I have a pandas dataframe like so :
cid code max date
1 A 32 date1
1 B 9 date2
1 C 25 date3
2 A 33 date4
2 B 11 date5
Basically, for every CID there might be N number of entries and N varies for each CID, for some it might be 1, 2 for some it might be 3 or more. I want to concatenate all rows having the same CID. I know some columns will end up empty for some IDs since their 'N' will be lower as compared to the N of other CIDs so I want to fill out -1 for those empty columns
I ran the following to group the dataframe by "cid" column :
maxscoredf = maxscoredf.set_index(['cid',maxscoredf.groupby('cid').cumcount().add(1)])

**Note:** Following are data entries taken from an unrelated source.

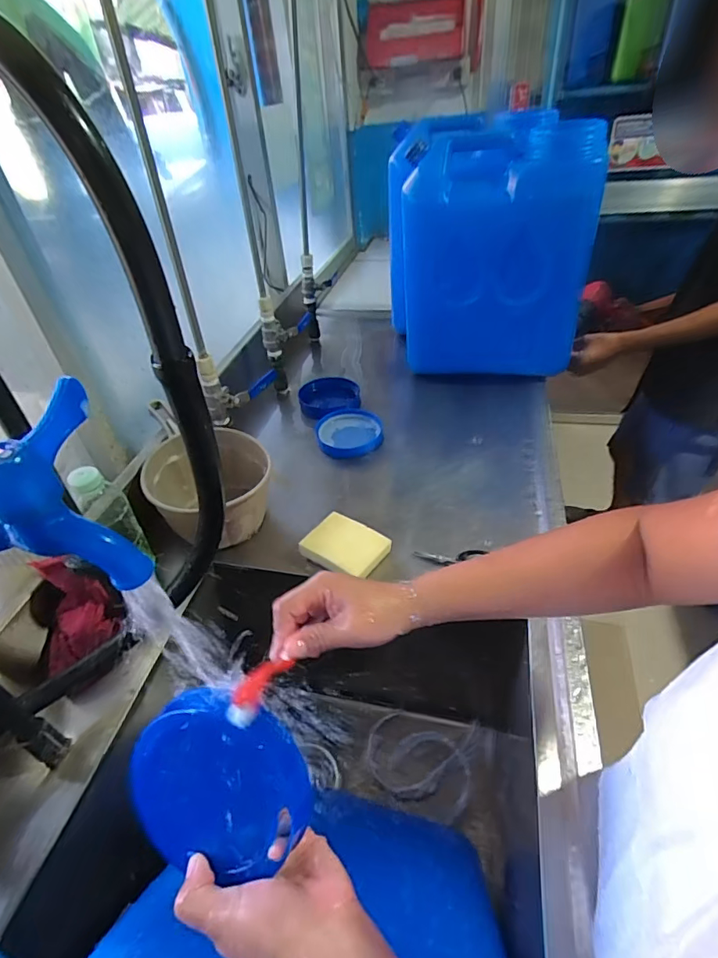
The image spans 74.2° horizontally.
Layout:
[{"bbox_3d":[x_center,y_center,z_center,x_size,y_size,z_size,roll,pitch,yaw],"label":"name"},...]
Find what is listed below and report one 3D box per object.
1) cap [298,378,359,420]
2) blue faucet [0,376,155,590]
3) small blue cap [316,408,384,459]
[{"bbox_3d":[-0.060,-0.165,0.947,0.116,0.027,0.119,-3,41,3],"label":"cap"},{"bbox_3d":[-0.149,0.012,0.228,0.063,0.080,0.064,-20,42,-15],"label":"blue faucet"},{"bbox_3d":[-0.018,-0.085,0.860,0.117,0.021,0.121,-3,41,3],"label":"small blue cap"}]

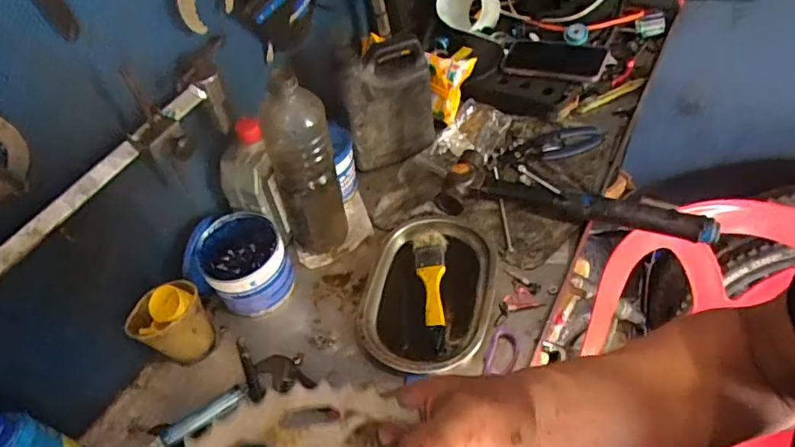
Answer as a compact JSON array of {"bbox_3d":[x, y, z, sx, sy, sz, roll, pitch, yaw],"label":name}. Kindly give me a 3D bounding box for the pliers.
[{"bbox_3d":[0.234,-0.115,0.817,0.150,0.021,0.057,-20,52,-7],"label":"pliers"}]

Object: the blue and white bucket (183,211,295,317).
[{"bbox_3d":[-0.202,0.051,0.685,0.114,0.089,0.115,-4,51,5],"label":"blue and white bucket"}]

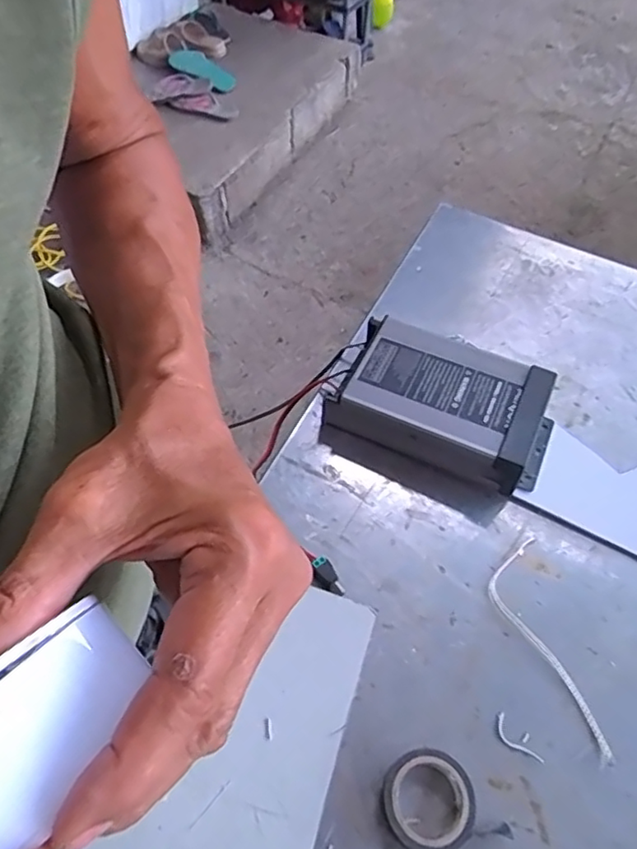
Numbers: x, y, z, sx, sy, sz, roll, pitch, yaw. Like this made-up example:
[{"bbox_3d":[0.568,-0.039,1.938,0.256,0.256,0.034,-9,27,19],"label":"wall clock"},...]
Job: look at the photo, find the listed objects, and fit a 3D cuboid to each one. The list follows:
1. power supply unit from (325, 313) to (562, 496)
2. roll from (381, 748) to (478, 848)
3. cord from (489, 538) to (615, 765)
[{"bbox_3d":[0.115,-0.019,0.539,0.183,0.054,0.109,22,57,11],"label":"power supply unit"},{"bbox_3d":[0.070,0.239,0.383,0.055,0.020,0.056,2,56,-2],"label":"roll"},{"bbox_3d":[0.164,0.164,0.450,0.048,0.006,0.161,-5,56,-7],"label":"cord"}]

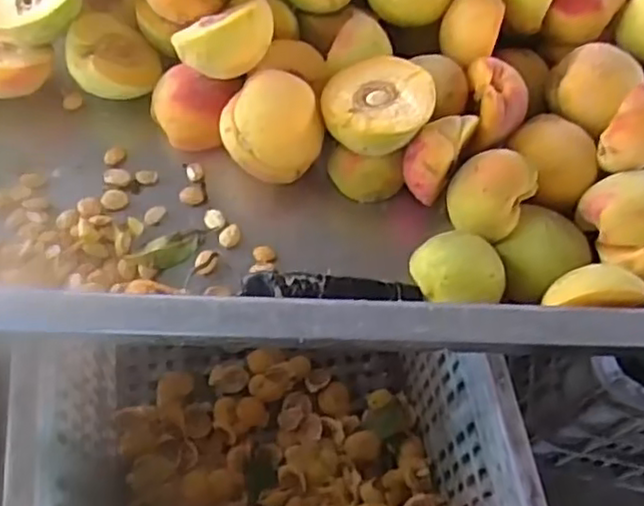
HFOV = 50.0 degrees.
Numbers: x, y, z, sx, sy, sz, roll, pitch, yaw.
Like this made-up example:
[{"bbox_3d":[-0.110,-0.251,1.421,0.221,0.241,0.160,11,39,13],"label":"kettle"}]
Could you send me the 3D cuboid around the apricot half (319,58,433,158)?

When I try to unstack using
maxscoredf = maxscoredf.unstack(fill_value = -1) #Memory Error. requires 221GB RAM
How do I circumvent this memory error ? The goal is to get all values for the same cid
in the same row like so :
id code1 mean1 count1 code2 mean2 count2 code3 mean3 count3
1 A 32 22 B 9 56 C 25 78
2 A 33 35 B 11 66 -1 -1 -1
With any missing values substituted by -1 in the dataframe.
Using code in this answer : https://stackoverflow.com/a/66009708/6916919
Pandas version : 0.21, Using this specific version because https://stackoverflow.com/a/61757908/6916919
Please ask for any additional info that might be required